WHAT YOU SHOULD DO: Below are records with pictures in them. Output exactly the lines from the one with "framed print: none" through the one with "fruit: none [132,333,171,365]", both included, and leave every picture out; give only those lines.

RECORDS TO PROCESS:
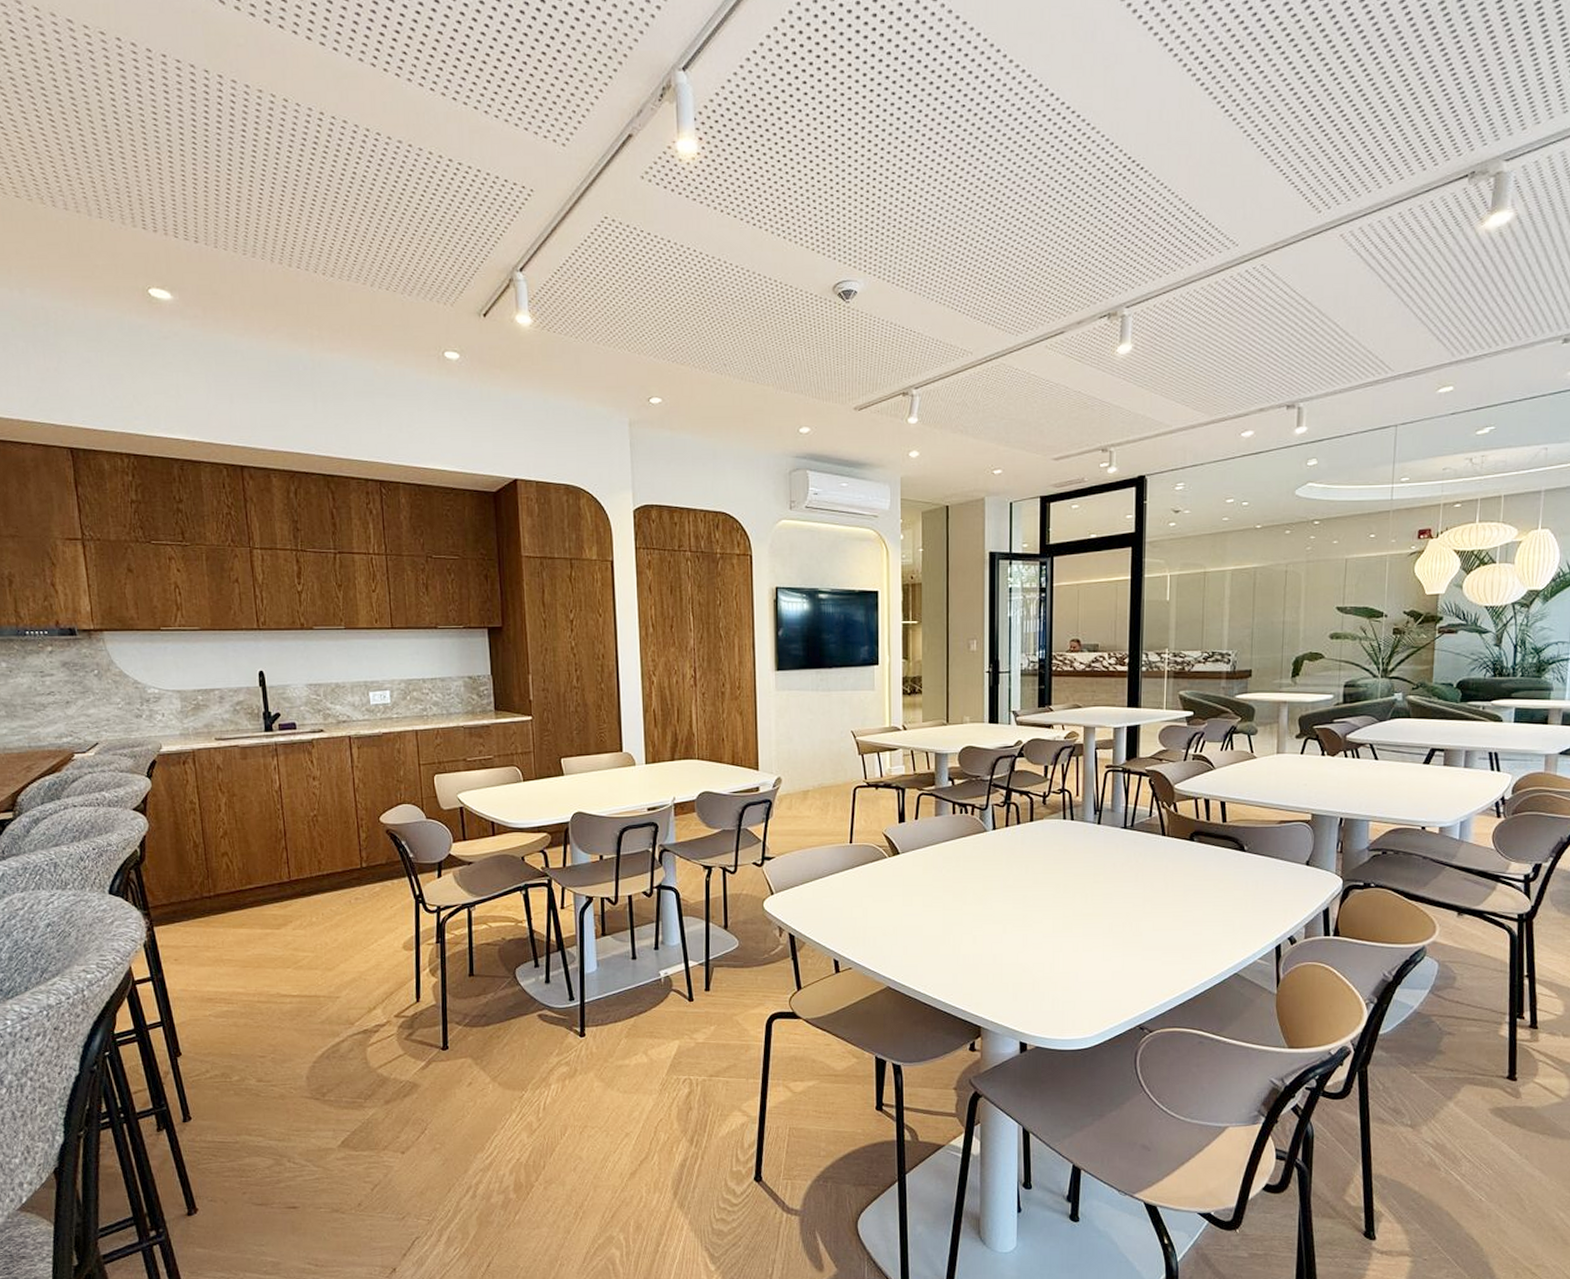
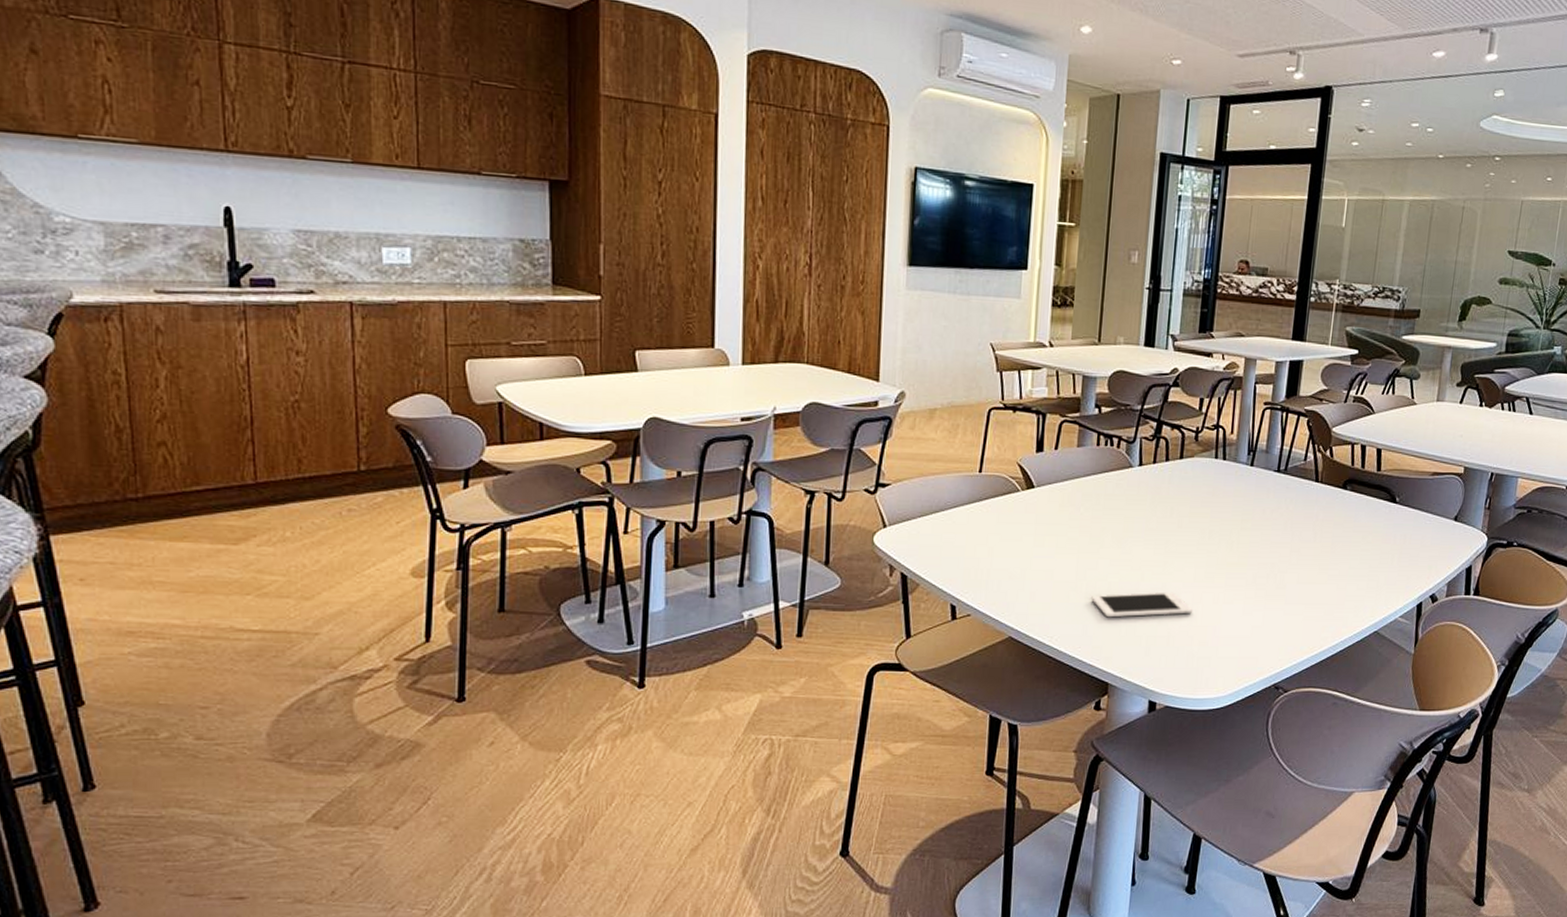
cell phone: none [959,942,1055,967] -> present [1091,592,1193,618]

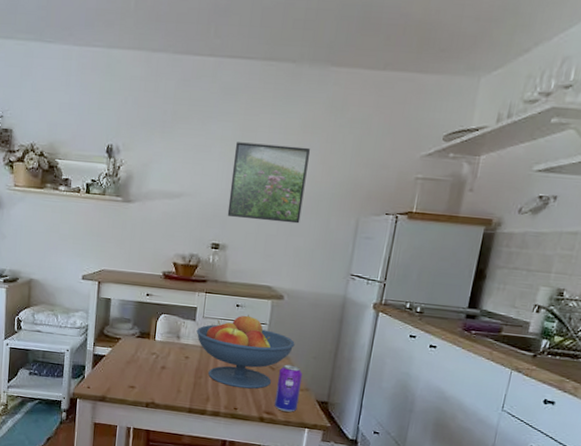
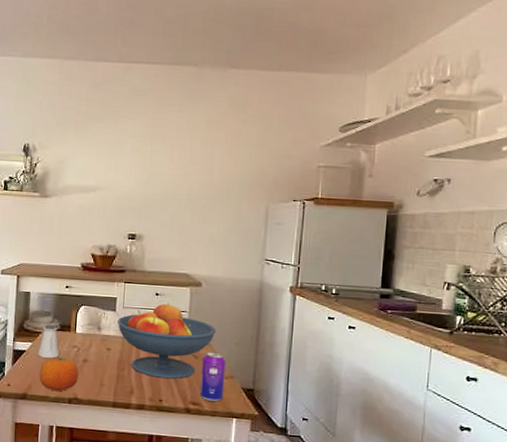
saltshaker: none [117,330,139,364] -> present [37,324,60,358]
fruit: none [118,363,157,395] -> present [39,357,79,391]
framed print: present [227,142,310,224] -> none [142,138,217,213]

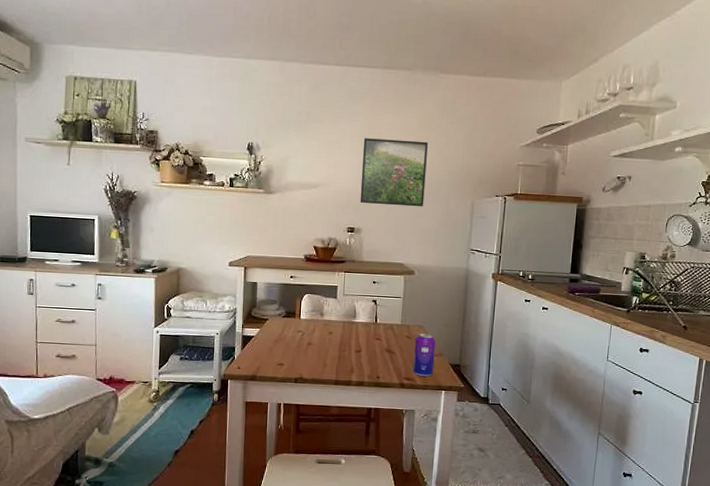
saltshaker: present [37,324,60,358] -> none [265,311,286,343]
fruit: present [39,357,79,391] -> none [267,341,304,372]
fruit bowl: present [117,302,216,379] -> none [338,289,427,358]
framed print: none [142,138,217,213] -> present [360,138,428,207]

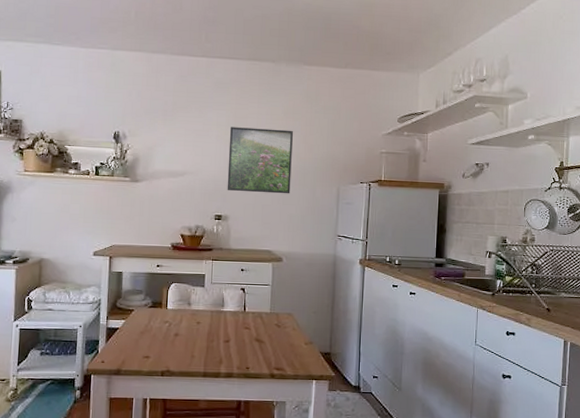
beverage can: present [412,333,436,377] -> none [282,321,305,367]

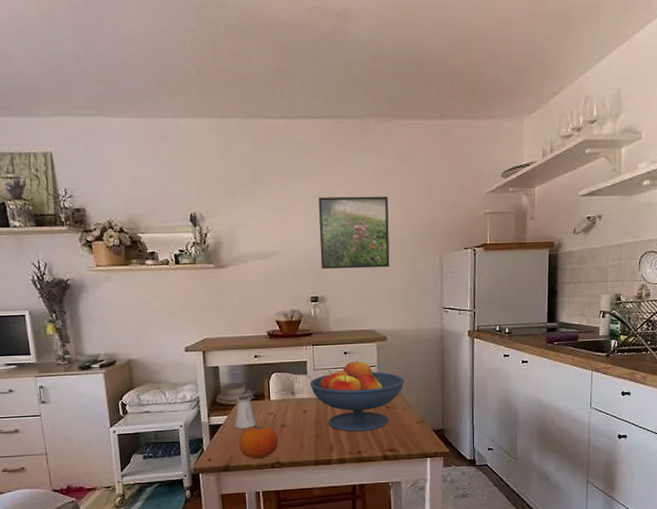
saltshaker: none [130,301,152,334] -> present [234,395,257,429]
fruit: none [132,333,171,365] -> present [239,426,279,458]
fruit bowl: none [206,277,296,347] -> present [309,359,405,432]

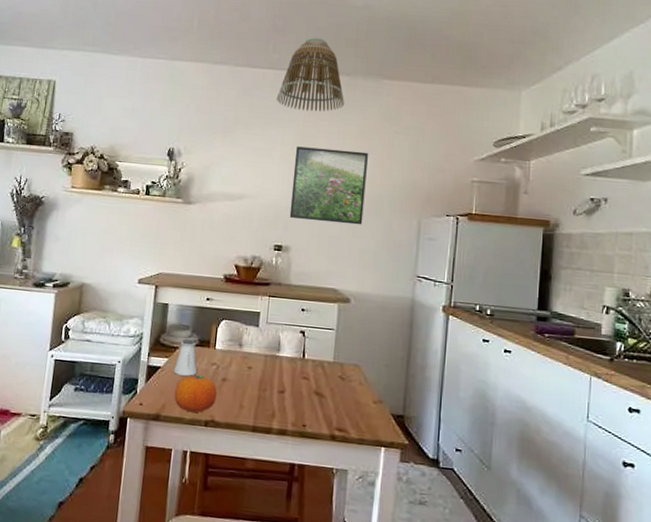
lamp shade: none [291,79,360,160] -> present [276,37,345,112]
fruit bowl: present [309,359,405,432] -> none [259,319,365,403]

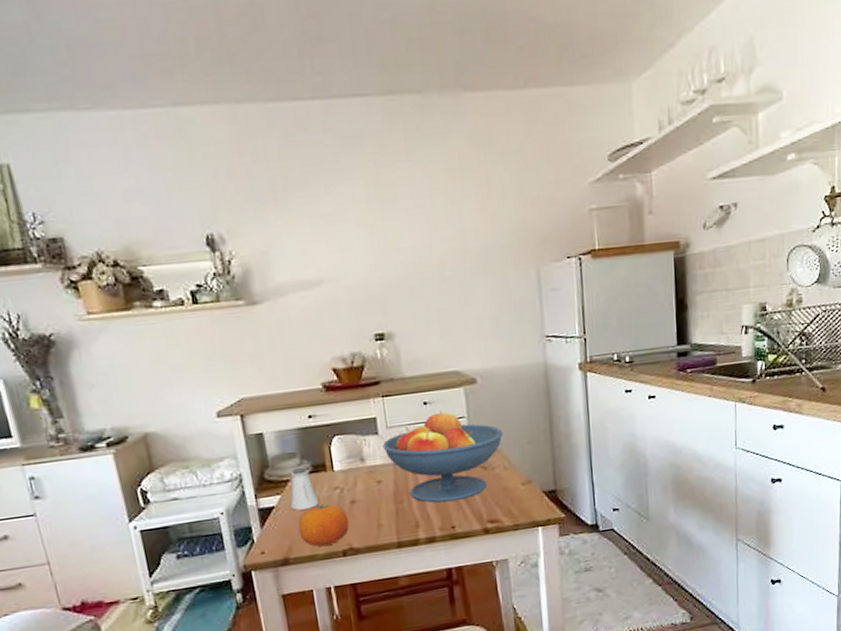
fruit bowl: none [259,319,365,403] -> present [382,410,503,503]
lamp shade: present [276,37,345,112] -> none [332,42,423,153]
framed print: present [289,146,368,225] -> none [373,195,474,297]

EXERCISE OUTPUT:
framed print: none [142,138,217,213] -> present [360,138,428,207]

beverage can: present [412,333,436,377] -> none [282,321,305,367]

saltshaker: none [130,301,152,334] -> present [234,395,257,429]
fruit: none [132,333,171,365] -> present [239,426,279,458]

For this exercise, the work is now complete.